Era una de las personas más increíbles que he conocido. Con una memoria prodigiosa y una inteligencia natural que no llegó a aplicar en carrera universitaria alguna

Ha muerto Manete. La miniatura de Don Quijote, bromeaba. A los 89. Enviudó de sí mismo, según le gustaba decir de otros. Poco después de recibir su primera tarjeta sanitaria. De que en el hospital se asombraran de ver a alguien que a esa edad no se había tomado nunca la tensión y cuyo médico de cabecera había abandonado este mundo hacía décadas. ¿Última inyección? En 1946… Días antes confesó que no podía más: Estoy fotut. Jodidiño. Me he convertido en un despojo de casquería… Y con su típico humor, similar al de La Codorniz y al de mi padre, otro Manuel Vias, añadió: “Yo ya quiero causar baja en el escalafón… No tuvo jamás cargo alguno, ni siquiera en su casa, en la que sólo vivía él. Era una de las personas más increíbles que he conocido. Con una memoria prodigiosa y una inteligencia natural que no llegó a aplicar en carrera universitaria alguna, a consecuencia de un trauma de dimensiones genéticas que sufrió su padre, arquitecto, al que, por haber construido colegios para la República, impidieron ejercer la profesión durante la dictadura de Franco. Su Excremencia, cascarrabiaba Manete, que hubiera querido exiliarse, no al norte del Ebro, sino del Loira. Sin embargo, vivió bien, porque era muy rico, intelectual y espiritualmente. Un hombre libre y bueno, mi tío, al que conocí en la plaza del Obradoiro por casualidad. Coleccionista de lunas llenas y experto en el Camino de Santiago y en casi cada rincón de España, que recorría en autobús o a pie. Austero y bohemio, como el maestro Fortea, guitarrista del que fue alumno aventajado. Adorador de cordilleras y valles y de tantas mujeres soñadas. Esas jovencitas rubias que me dan flojera, decía. ¡Viva Manete! Lástima que no haya por aquí iconos de bracitos con puño. Ese puño que alguien me enseñó a levantar en el crematorio y en los cementerios.

━━━━━━━━━━━━━━━━━━━━

▶ _Partes del ejercicio_:
(a) Indique si cada afirmación concuerda con el texto sobre Manete, con sí o no y la cita literal que lo decide: (i) Manete murió a los 89 años; (ii) Manete compartía su casa con otras personas; (iii) Manete recorría España en coche.
(b) Enumere todos los nombres propios de lugares, ríos o rutas que aparecen en el texto sobre Manete, en el orden en que se mencionan.
Las filas no tienen relación alguna con el texto sobre Manete.

━━━━━━━━━━━━━━━━━━━━

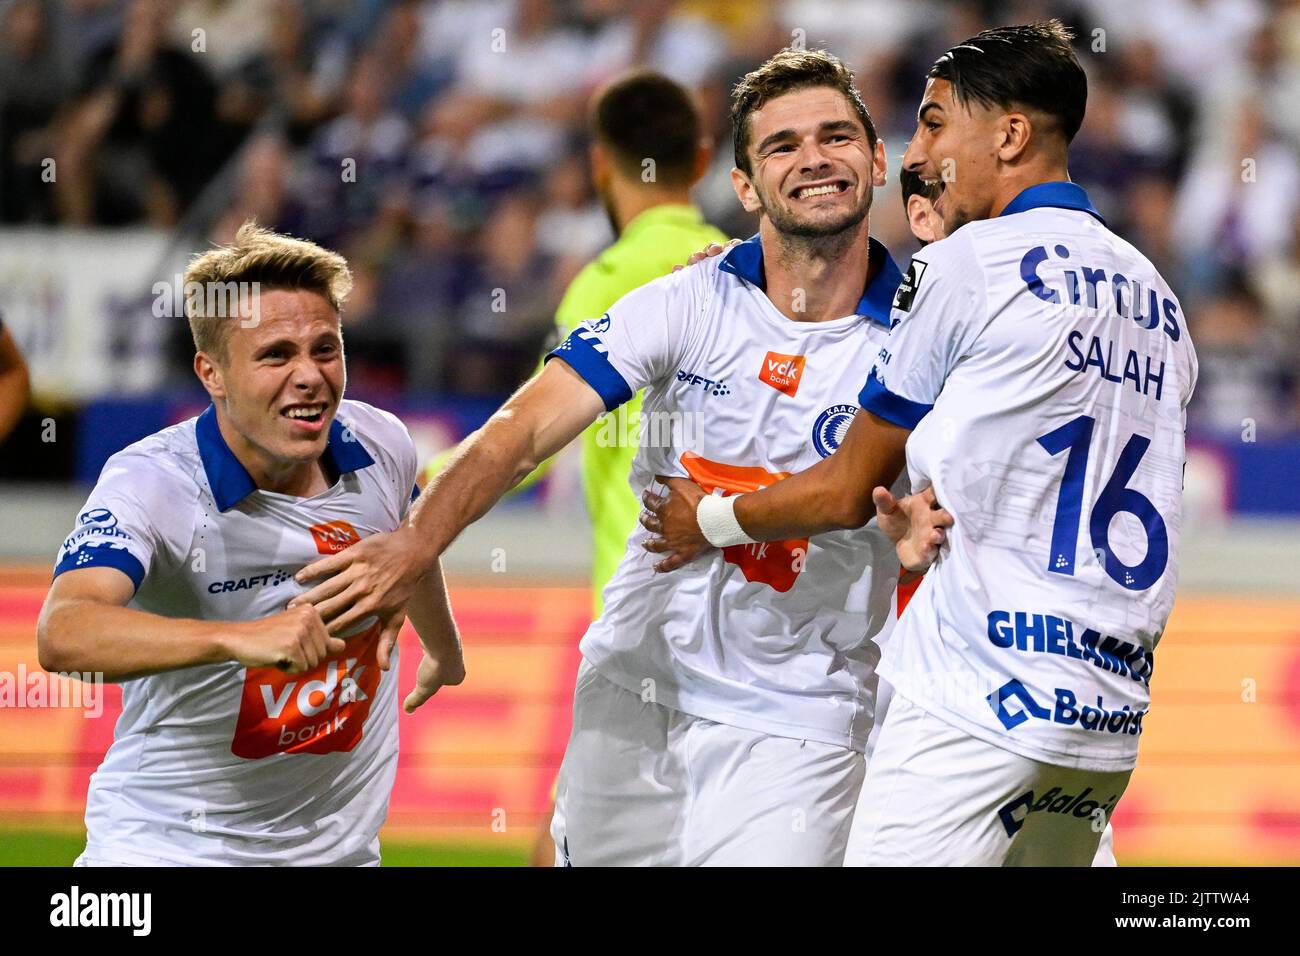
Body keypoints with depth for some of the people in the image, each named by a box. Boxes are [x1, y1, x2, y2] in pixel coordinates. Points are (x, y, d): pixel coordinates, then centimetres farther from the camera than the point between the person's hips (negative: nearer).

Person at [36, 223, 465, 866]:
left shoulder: (383, 446, -6)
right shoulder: (150, 482, -22)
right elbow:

━━━━━━━━━━━━━━━━━━━━

▶ _Respuestas numeradas_:
(a)
(i) Sí: "A los 89."
(ii) No: "ni siquiera en su casa, en la que sólo vivía él."
(iii) No: "que recorría en autobús o a pie."

(b) Ebro, Loira, plaza del Obradoiro, Camino de Santiago, España.